== Required work ==
Continue the forum discussion about running Flame in the cloud on AWS, picking up right after its last sentence.

There may be a use case for 2x GPU even for Flame depending on your needs. If you use the NVLink feature it increases your visible VRAM accordingly even if your app only sees one GPU. So two A6000 could give you 96GB of VRAM if you ever needed that much.

I do have an NVLink board on order for my two A5000 and will test it.

If the theory holds, and you need 48GB of VRAM you may actually be better off with 2x A5000 rather than 1x A6000 (if you have the slots), as you get to 48GB but gain a lot more graphics cores than going from A5000 to A6000.

ALan · November 10, 2022, 3:35pm

Flame doesn’t work that way.

allklier · November 10, 2022, 3:55pm

Good to know, though unfortunate.

Josh_Laurence · November 10, 2022, 5:41pm

@ALan’s thoughts on NDI with Flame in the cloud is very close to our experience. It’s functional, but it doesn’t come close to the experience we used to have in the room. We’ve also tried Streambox with some success and the results were better. But for now, we don’t really do it as most of the clients don’t really care to watch it in person. It’s really rare for them to want a session.

Josh_Laurence · November 10, 2022, 7:33pm

I think I totally missed this thread altogether, but it’s great to weigh in after everyone’s relevant and excellent arguments. I’ve been on an AWS based Flame for the past 14 months straight and my experience has changed from “WTF is this manure?” to “I like it.”

I think if I had to start from the top again, these would be the areas of consideration for me:

Financial comparison
Ease of use
Processing power
Storage

Financial Comparison (warning: this is the least helpful part of this post)
The EC2 instance you spin up is just one of many costs associated with setting up a company on AWS or really any cloud company. You need some type of infrastructure in the cloud. Think of the cloud like your server room - you need more than just a machine to do the work. I’m not an expert in this part of the process, but think of it like a doodad to help with idiosyncrasy A, and another for B and another for C…each it’s own cost. If you have TPN security requirements, it gets even more involved. You might also need specific kinds of networking and cost monitoring tools which add to your bill. To me, it’s not straightforward, but it is a-la-carte and I’d get someone you trust with experience to sherpa you through this.

== Material ==

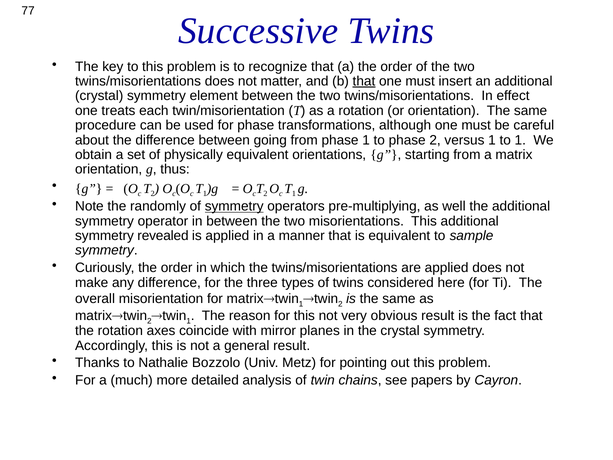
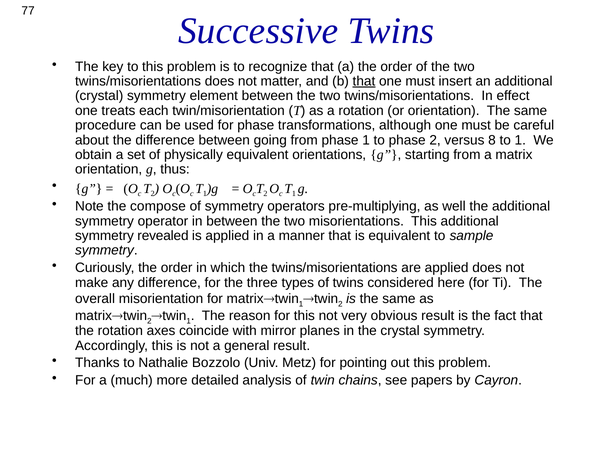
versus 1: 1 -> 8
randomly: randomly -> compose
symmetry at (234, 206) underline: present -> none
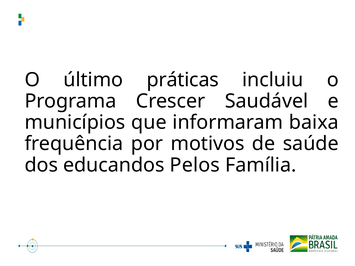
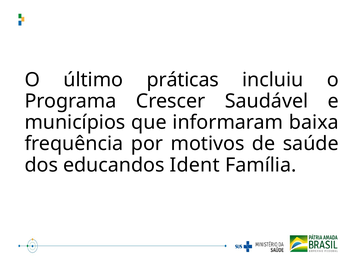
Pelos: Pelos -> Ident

== Answer below ==
If you’re just working on a project and don’t need a team, I do know there’s a way to do it with a single instance, a license and the local storage (that’s how we started). But like any setup, the config will grow. So my takeaway is I think it’s worth reaching out to all of the above: a provider like @Gunpowder, a reseller (not sure if Alt or Cinesys provides AWS consulting) and AWS directly and learn as much as you can to get comfortable with the costs.

A number I’ve been told we’re working with between $2-3k/month per user all in, but that’s expected to go down. That includes the AWS support, the machines, the storage, the cables, the electricity, the Air Conditioning, the UI and everything else.

To me, I would be really interested to see a list of all the configs one needs to get from AWS listed under an AWS heading in the Hardware requirements sections of the manual. Then I’d love to see a step by step how to set up an instance from Rocky Linux install to Flame software install in the cloud.

Ease of Use
We went through five or six configurations of our setups before arriving at something that rivals a terrestrial office. The first ones were useless - awful playback, hard to come back to the machines after leaving, terrible USB issues, etc. But the ones we use now are all interconnected, I get 3k EXR playback without rendering or lag on my 4k monitor. The interactivity is excellent and the machines are responsive. I can spin up an extra machine for an additional team member (or five if needed) instantly and everyone enjoys the same look and feel as I get. When we’re done with a large job, we shut things off till the next one.

One of the things that made a pretty big difference to us was getting very cheap actual mac-minis, putting Windows on them and using them to connect to the cloud. The OS-X Teradici solutions were noticeably slower by a lot but once we got the MacMini Windows machines, it was really smooth. We run nothing else on those machines, just Chrome and Teradici (most of us).

In the 14 months we’ve been doing this, we’ve completely upgraded our operating systems, hardware used for the instances, and our software without a hitch whatsoever. No extra machines lying around to give to someone down the food chain in the office. No additional outlays of money. Just make new Flames on better machines as they are available and go to work.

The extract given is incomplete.